12. Provisions Relating to Certain Goods
The Company shall be entitled not to comply with the terms of any contract if it is of the opinion that to do so would be in breach of any applicable laws (either in the United Kingdom or elsewhere) relating to the production, storage or supply of goods.
13. Benefit of Contracts
The purchaser shall not be entitled to assign or otherwise transfer all or any of its rights and obligations under the Contract between it and the Company.
14. Divisibility Clause
All contracts are divisible. Each delivery made thereunder shall be deemed to arise from a separate contract and shall be invoiced separately; any invoice for a delivery shall be payable in full in accordance with the terms of payment provided for therein, without reference to and not withstanding any defect or fault in delivery of any other instalment.
15. Governing Law
These conditions and any Contract between the Company and the purchaser shall be subject to and constructed in accordance with English law. The purchaser agrees to submit to the non-exclusive jurisdiction of the English courts.
16. Data Protection Act 1998 (unincorporated Customers)
a) The Company, or our banker/financiers, may make credit reference agency searches in respect of your business and its principals.

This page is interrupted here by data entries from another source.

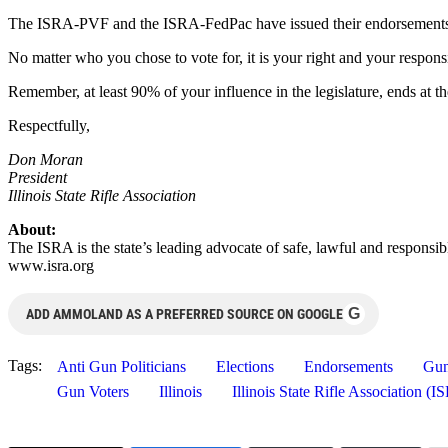
The ISRA-PVF and the ISRA-FedPac have issued their endorsements a
No matter who you chose to vote for, it is your right and your respons
Remember, at least 90% of your influence in the legislature, ends at t
Respectfully,
Don Moran
President
Illinois State Rifle Association
About:
The ISRA is the state’s leading advocate of safe, lawful and responsib
www.isra.org
G
ADD AMMOLAND AS A PREFERRED SOURCE ON GOOGLE
Tags:
Anti Gun Politicians
Elections
Endorsements
Gun
Gun Voters
Illinois
Illinois State Rifle Association (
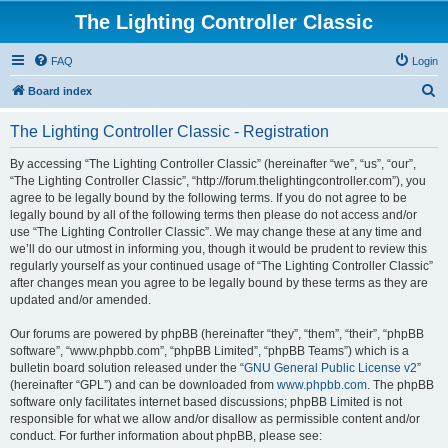
The Lighting Controller Classic
FAQ
Login
S
Board index
e
The Lighting Controller Classic - Registration
a
r
By accessing “The Lighting Controller Classic” (hereinafter “we”, “us”, “our”,
“The Lighting Controller Classic”, “http://forum.thelightingcontroller.com”), you
c
agree to be legally bound by the following terms. If you do not agree to be
h
legally bound by all of the following terms then please do not access and/or
use “The Lighting Controller Classic”. We may change these at any time and
we’ll do our utmost in informing you, though it would be prudent to review this
regularly yourself as your continued usage of “The Lighting Controller Classic”
after changes mean you agree to be legally bound by these terms as they are
updated and/or amended.
Our forums are powered by phpBB (hereinafter “they”, “them”, “their”, “phpBB
software”, “www.phpbb.com”, “phpBB Limited”, “phpBB Teams”) which is a
bulletin board solution released under the “
GNU General Public License v2
”
(hereinafter “GPL”) and can be downloaded from
www.phpbb.com
. The phpBB
software only facilitates internet based discussions; phpBB Limited is not
responsible for what we allow and/or disallow as permissible content and/or
conduct. For further information about phpBB, please see:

Please note that credit reference agencies make a record of searches that prevent fraud or money laundering or by subscribers to make credit decisions about you.
b) We may transfer information about you to our bankers, in order for them to provide their services to us and other customers of theirs and to help them (1) obtain credit insurance (2) undertake credit control (3) undertake assessment and analysis (including credit scoring, market, product and statistical analysis) (4) securities debts and (5) protect their interests.

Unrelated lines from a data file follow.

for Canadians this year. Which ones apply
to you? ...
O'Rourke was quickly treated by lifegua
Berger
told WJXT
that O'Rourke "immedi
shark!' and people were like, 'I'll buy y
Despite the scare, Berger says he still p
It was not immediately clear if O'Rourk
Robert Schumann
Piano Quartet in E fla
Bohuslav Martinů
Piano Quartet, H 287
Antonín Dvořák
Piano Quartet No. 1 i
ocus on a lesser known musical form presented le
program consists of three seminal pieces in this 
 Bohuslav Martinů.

c) Our bankers may give information about you and your indebtedness to the following for the purpose stated
i) any other divisions or associated companies of theirs – for the business purposes of such divisions or companies
ii) our or their insurers – to quote for and issue any credit policy or
to deal with any claims any advisers acting our or their behalf – so the advisers can carry out their services
iii) any business to which your indebtedness or our financing arrangements with them may be transferred – to facilitate such transfer
iv) to any person to whom they have a duty of disclosure or to whom the law permits disclosure
d) i) Our bankers may make decisions about you solely using an automated decision making process, such as credit scoring, however, they will tell us (and in turn we will tell you) if they make a significant decision only using such a process. Through the Company, you can request a review of their decision using other means.
ii) Our bankers may monitor and record your phone calls to them for training and/or security purposes.
iii) We will provide you with details of our bankers on request, including a contact telephone number from where you can obtain details of the credit reference agencies used by them and any third party to whom information may be transferred.